Seattle Mariners

Mariners bring Iwakuma back on one-year contract after Dodgers deal falls apart

Seattle Mariners starting pitcher Hisashi Iwakuma delivers to the Minnesota Twins during the first inning of a baseball game in Minneapolis, Sunday, Aug. 2, 2015.
Seattle Mariners starting pitcher Hisashi Iwakuma delivers to the Minnesota Twins during the first inning of a baseball game in Minneapolis, Sunday, Aug. 2, 2015. AP

Veteran right-hander Hisashi Iwakuma isn’t going anywhere after all.

The Mariners reached a one-year deal with Iwakuma on Thursday night just hours after his three-year agreement with the Los Angeles Dodgers fell apart over health concerns.

“We said from the start that Kuma was a priority for us,” general manager Jerry Dipoto said. “Obviously, the developments from the last few days allowed us to get back in the game.

“It’s a credit to our ownership; to (chairman) Howard Lincoln, to (club president) Kevin Mather, to our entire ownership group that we were able to get aggressive and find a way to bring Kuma back to the Mariners.”

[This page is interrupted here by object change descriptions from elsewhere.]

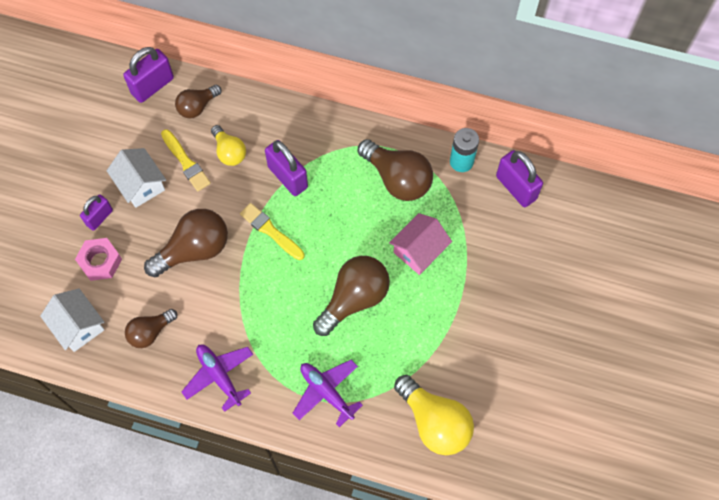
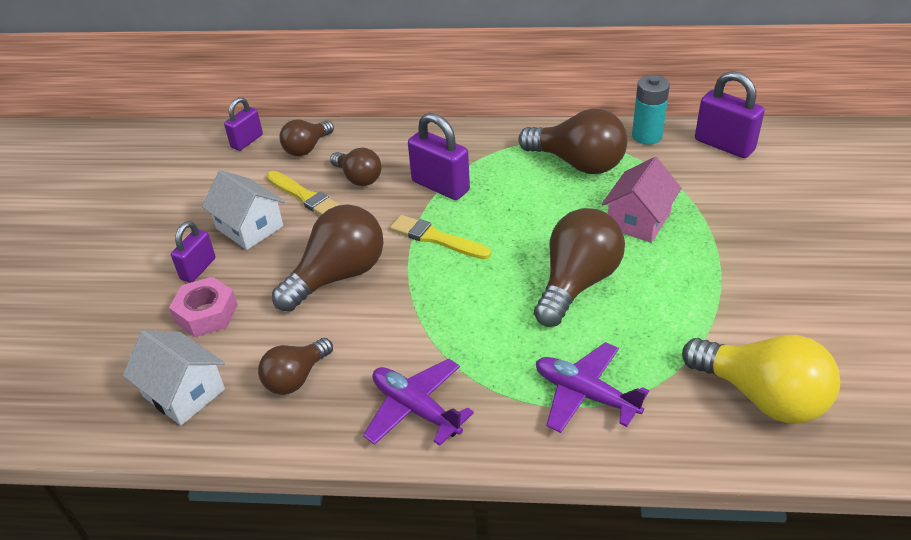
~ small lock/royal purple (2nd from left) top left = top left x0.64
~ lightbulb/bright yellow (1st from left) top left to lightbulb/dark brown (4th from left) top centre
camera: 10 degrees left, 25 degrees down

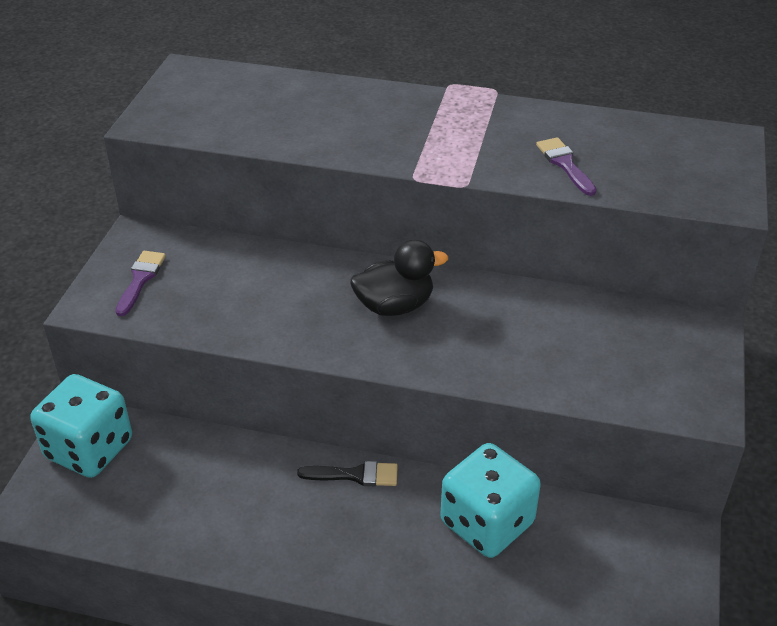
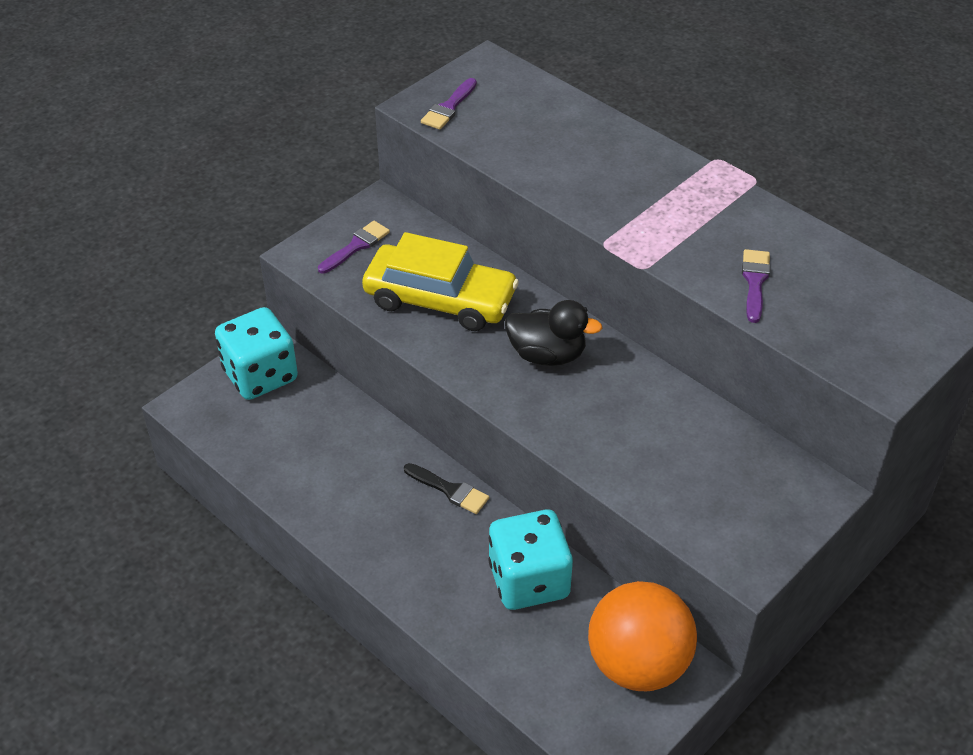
+ paintbrush/royal purple (2nd from left) top centre
+ automobile/bright yellow centre
+ play ball/bright orange bottom centre
camera: 30 degrees right, 5 degrees up

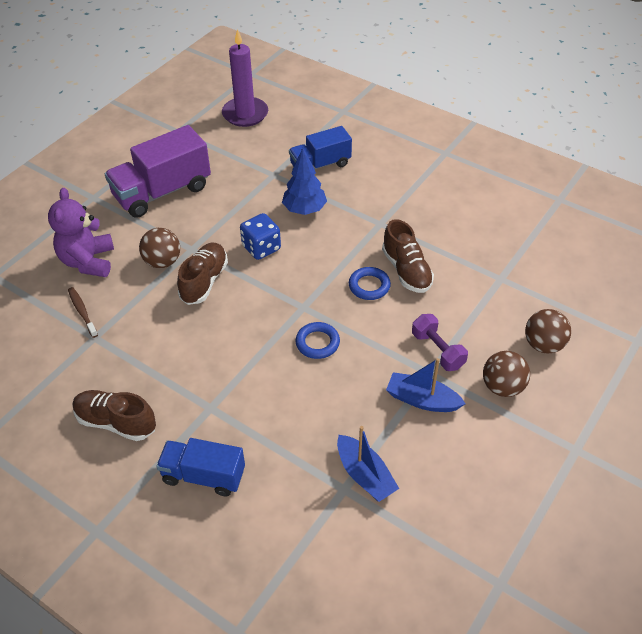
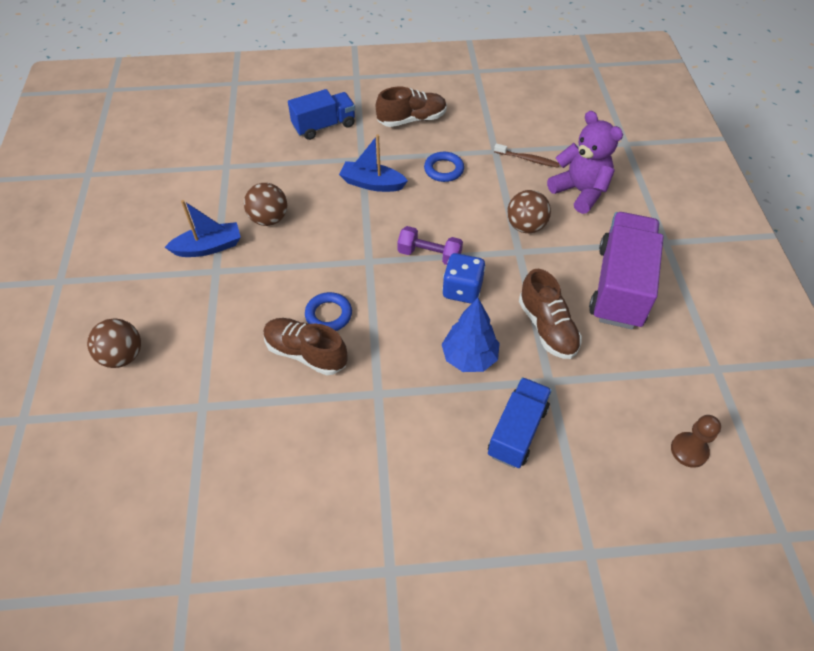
~ wax candle/royal purple top centre to game pawn/dark brown bottom right
~ shoe/dark brown (2nd from left in the first image) middle left to shoe/dark brown (3rd from left) middle right
~ dumbbell/royal purple middle right to centre
~ ring/blue (1st from left in the first image) centre to ring/blue (2nd from left) top centre
~ play ball/dark brown (2nd from left) middle right to top left
~ toy boat/blue (1st from left in the first image) bottom centre to toy boat/blue (2nd from left) top centre
camera: 140 degrees right, 5 degrees up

Iwakuma, 34, became a free agent in November after rejecting a $15.8 million qualifying offer from the Mariners. He then agreed Dec. 6 to a three-year contract with Dodgers for $45 million pending a physical.

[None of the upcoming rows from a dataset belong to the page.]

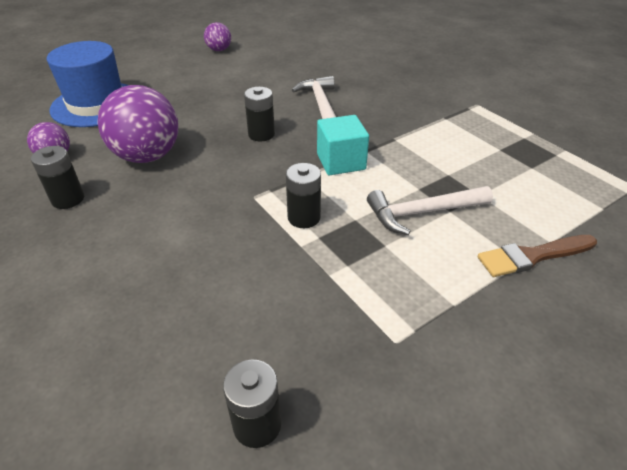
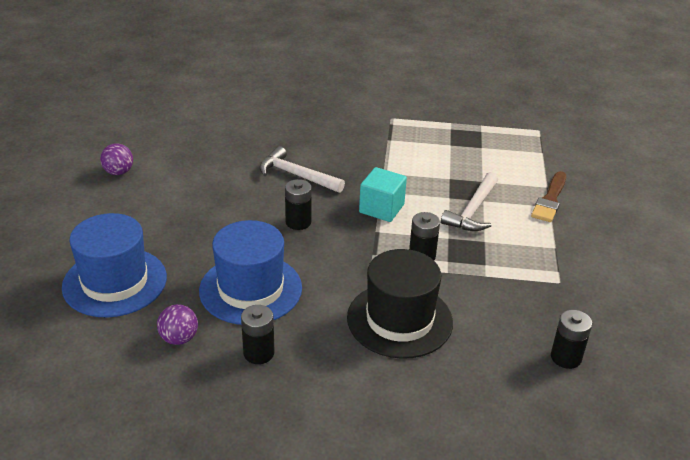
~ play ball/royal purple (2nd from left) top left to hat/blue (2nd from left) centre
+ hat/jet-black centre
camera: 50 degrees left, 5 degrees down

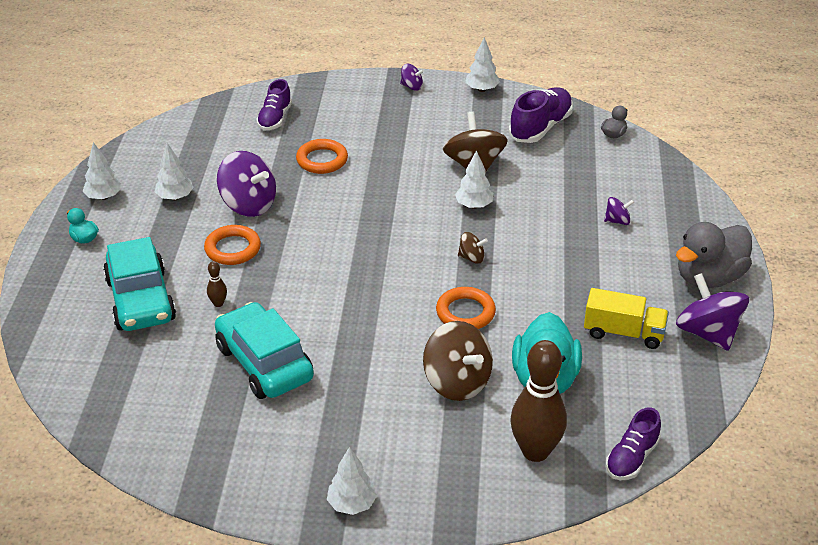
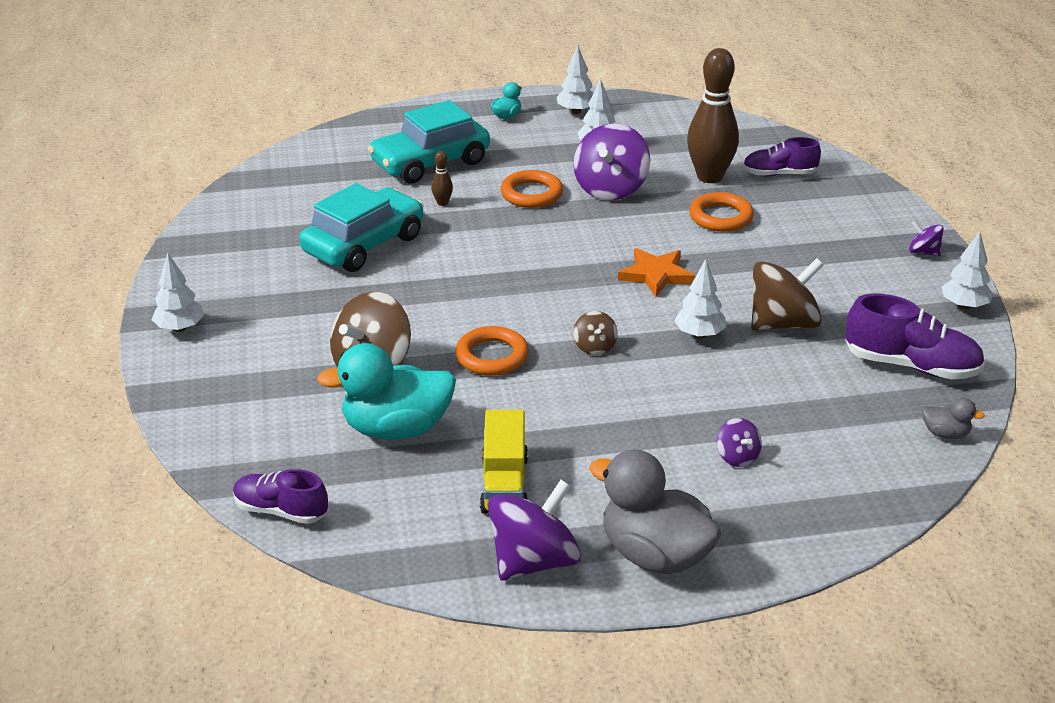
~ whirligig/royal purple (2nd from left in the first image) top centre = middle right 120 degrees clockwise
~ bowling pin/dark brown (2nd from left) bottom centre to top right
+ five-pointed star/bright orange centre
camera: 75 degrees right, 5 degrees down

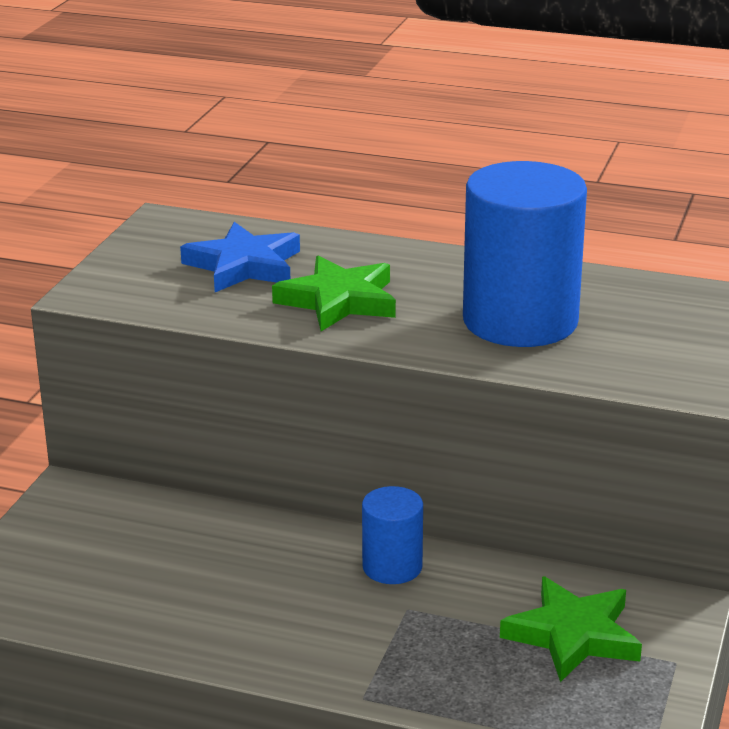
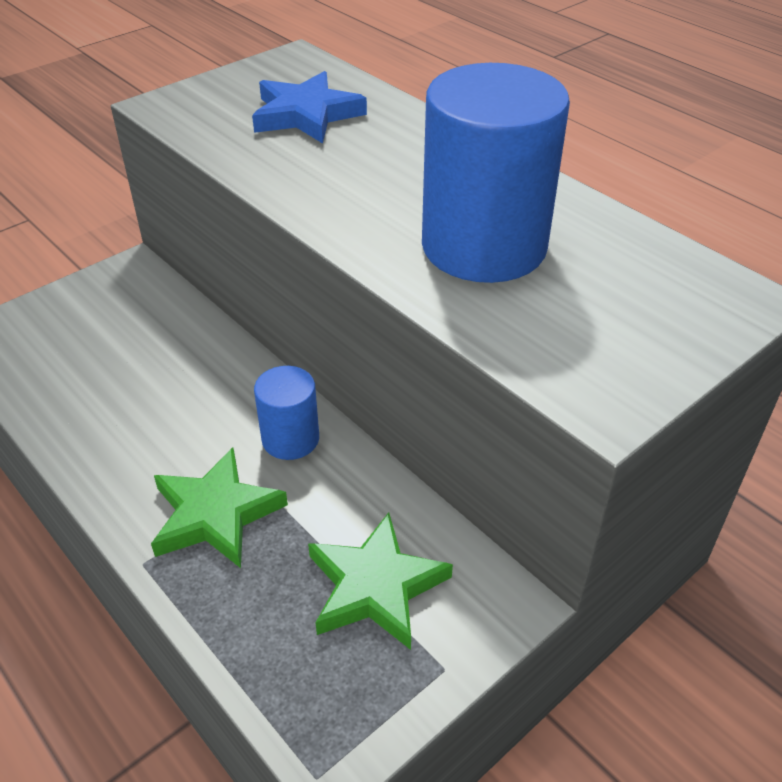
~ five-pointed star/leaf-green (1st from left) centre to middle left
camera: 30 degrees right, 15 degrees up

Jiji Press reported early Thursday that Los Angeles officials began backing away from the deal after viewing results of the exam. The report did not identify the nature of the medical concern.

The Dodgers initially sought to rework their contract with Iwakuma to include safeguards. When those efforts failed, the Mariners re-entered the picture.

Dipoto announced the club’s new deal with Iwakuma at a Mariners’ holiday party.

“We’re all thrilled,” Dipoto said. “This is a big move for us. We feel like this really puts a finishing touch on what we think has been a very productive offseason.”

The Mariners apparently don’t share the Dodgers’ level of concern regarding Iwakuma’s health. Their own examinations were updated at the end of the season prior to their efforts to retain him.

The value of Iwakuma’s new deal was not immediately revealed, but it is likely to be less than the Mariners’ previous offer, which was two guaranteed years with a vesting option that could have totaled about $45 million.

When Iwakuma informed the Mariners of his decision to sign with the Dodgers, Dipoto pivoted quickly to find a replacement by swinging a trade the next day, Dec. 7, to obtain left-hander Wade Miley from Boston.

The Mariners control Miley, 29, for the next two years at $15.084 million with a club option for 2018 at $12 million with a $500,000 buyout.

Iwakuma, 34, missed 11 weeks last season because of a strained back muscle but returned in early July and finished 9-5 with a 3.54 ERA in 20 starts. He pitched a no-hitter on Aug. 12 in a 3-0 victory over Baltimore.

The Mariners signed Iwakuma as a free agent on Jan. 5, 2012 after he spent 11 seasons in Japan’s Pacific League with Kintetsu and Rakuten. He is 47-25 with a 3.17 ERA in four big-league seasons.


The Mariners confirmed five minor-league signings Thursday that include invitations to big-league camp, including two — infielder Ed Lucas and outfielder Mike Baxter — that had previously been reported.

The other three signings are pitchers: lefty Brad Mills and right-handers Casey Coleman and Blake Parker. All five are a good bet to open next season at Triple-A Tacoma.

Mills, 30, spent most of last season at Triple-A Nashville in the Oakland system, where he was 5-12 with a 4.52 ERA in 24 starts. He spent most of the last seven years shuttling between the majors and Triple-A.

Coleman, 28, made 10 relief appearances last season at Kansas City, and allowed seven earned runs in 10 innings. He was 5-4 with a 4.92 ERA in 33 relief outings at Triple-A Omaha.

Parker, 30, made only three appearances last season at Triple-A Iowa in the Chicago Cubs’ system before undergoing elbow surgery. He is 2-3 with a 3.68 ERA in 74 big-league outings from 2012-14 with the Cubs.

Lucas, 33, batted .316 in 107 games at Triple-A Round Rock in the Texas system. Baxter, 31, batted .246 in 34 games for the Cubs and .279 with a .390 on-base percentage in 74 games at Iowa.